Symptoms: Tired, slight insomnia, I pee a lot, slightly cranky at times, can be emotional about sentimental things, queasy comes and goes, acid reflux - like WHOA, get some flutters at times, muscles in my stomach and back ache, headaches, my brain is starting to forget things again.
Belly Button in or out? In
Wedding rings on or off? On
Looking forward to: Some quality time with my Hunny. I love that man. We like to be lazy. We like adventures.  And I can be completely myself with him and I know he still loves me, and that is one of the best gifts. I've always heard that the most important decisions you'll make in life are whether or not to follow Jesus, and who you'll marry. I feel like they may have hit the nail on the head with that one. Listen, Jesus sees every bit of you and knows exactly who you are, and he still loves you. Make sure you find a man who wants and tries to be like Jesus.

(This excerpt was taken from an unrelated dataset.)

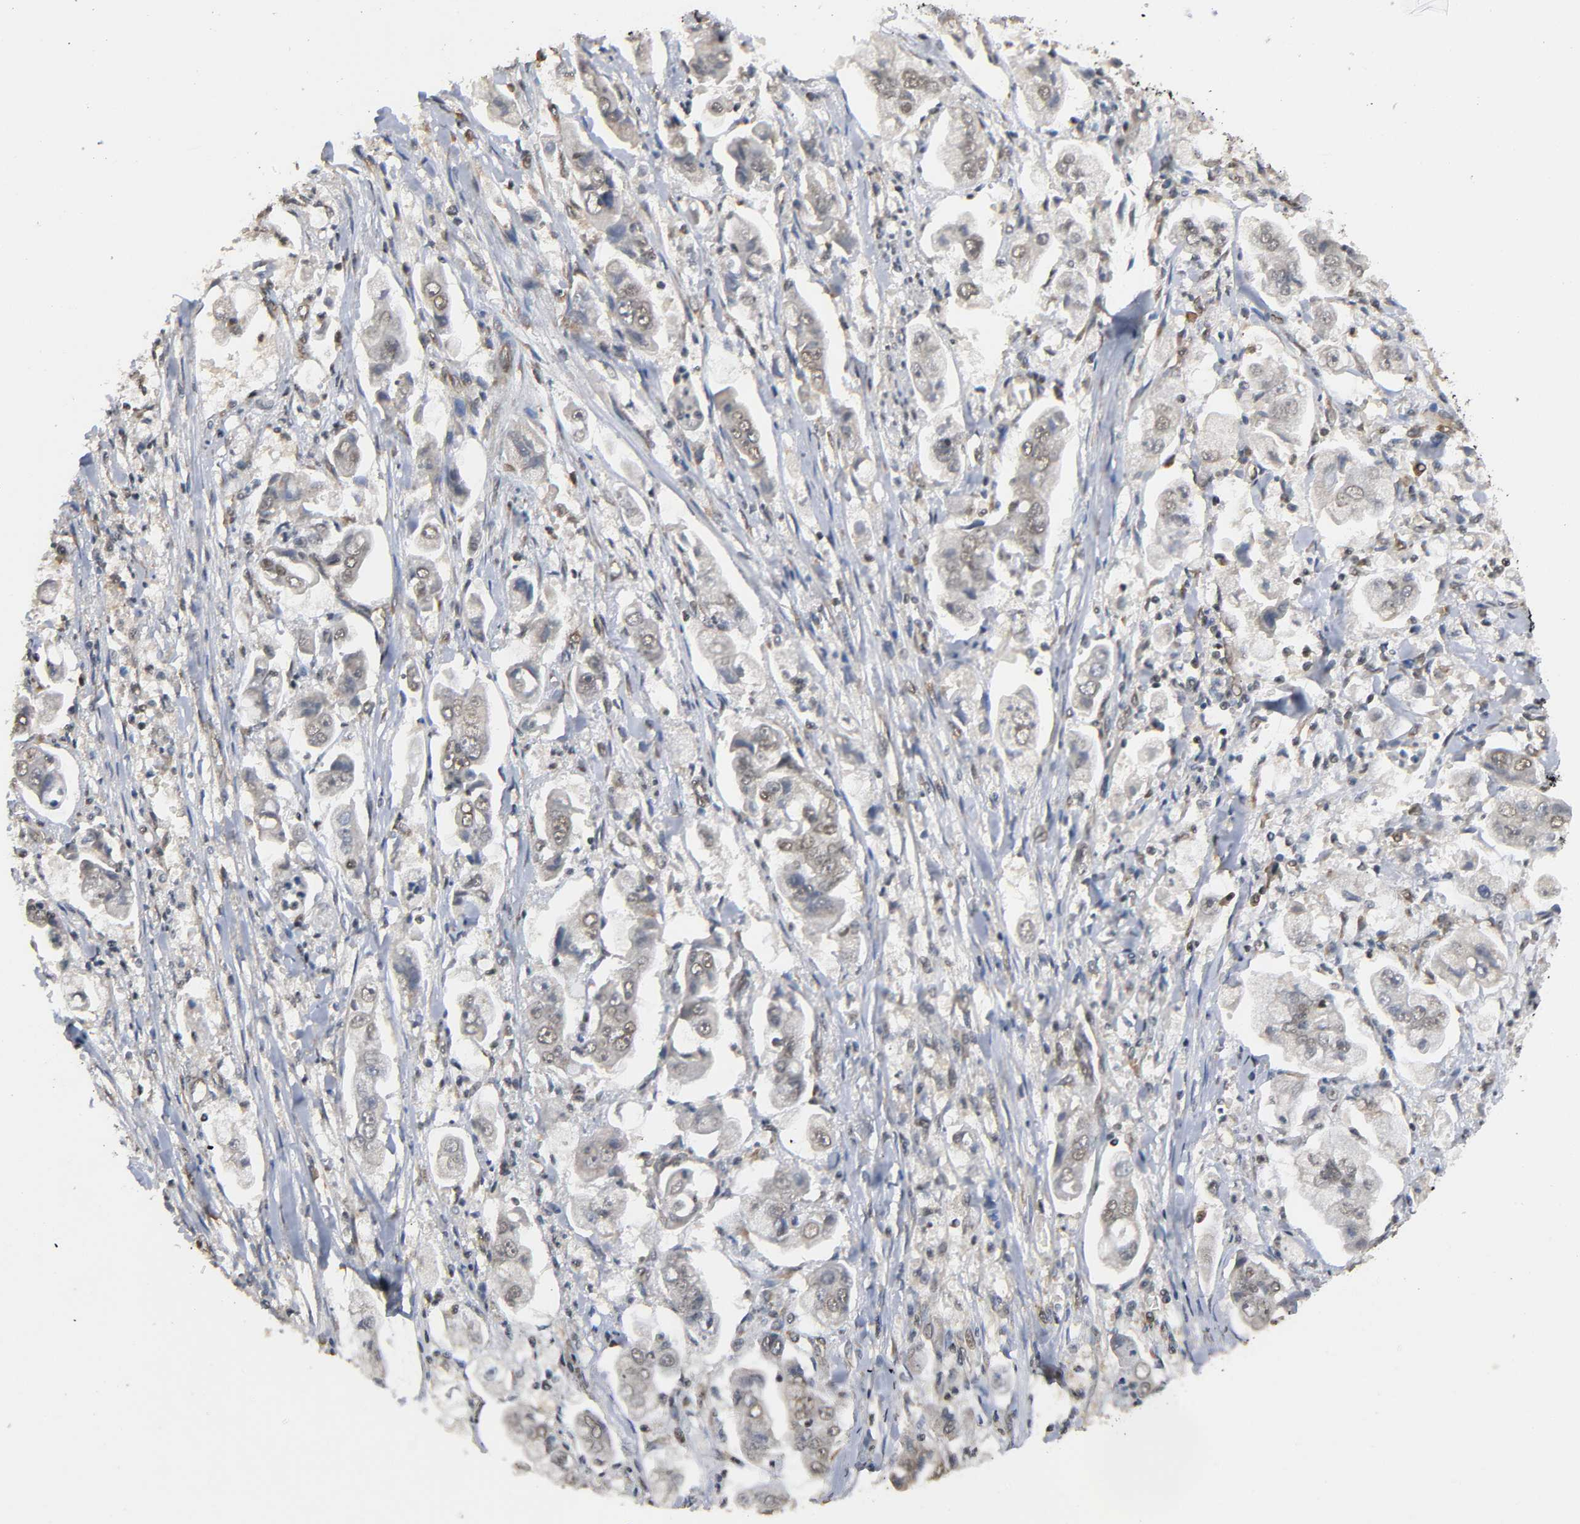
{"staining": {"intensity": "moderate", "quantity": "25%-75%", "location": "cytoplasmic/membranous,nuclear"}, "tissue": "stomach cancer", "cell_type": "Tumor cells", "image_type": "cancer", "snomed": [{"axis": "morphology", "description": "Adenocarcinoma, NOS"}, {"axis": "topography", "description": "Stomach"}], "caption": "There is medium levels of moderate cytoplasmic/membranous and nuclear positivity in tumor cells of stomach cancer, as demonstrated by immunohistochemical staining (brown color).", "gene": "ZNF384", "patient": {"sex": "male", "age": 62}}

Random Observations: Peyton randomly put her head down on the table at her Other Mama's and cried because Mommy and Daddy wont let her name the baby Case Joy Heart. *Eye Roll* She's so drama. She's decided to call the baby "Baby Monkey." This has also meant that she's ADDED to baby's name: Case Joy Heart Elizabeth Monkey. It's still a 'No.' from Mom. Peyton may not be happy with me right now, but this baby will thank me one day.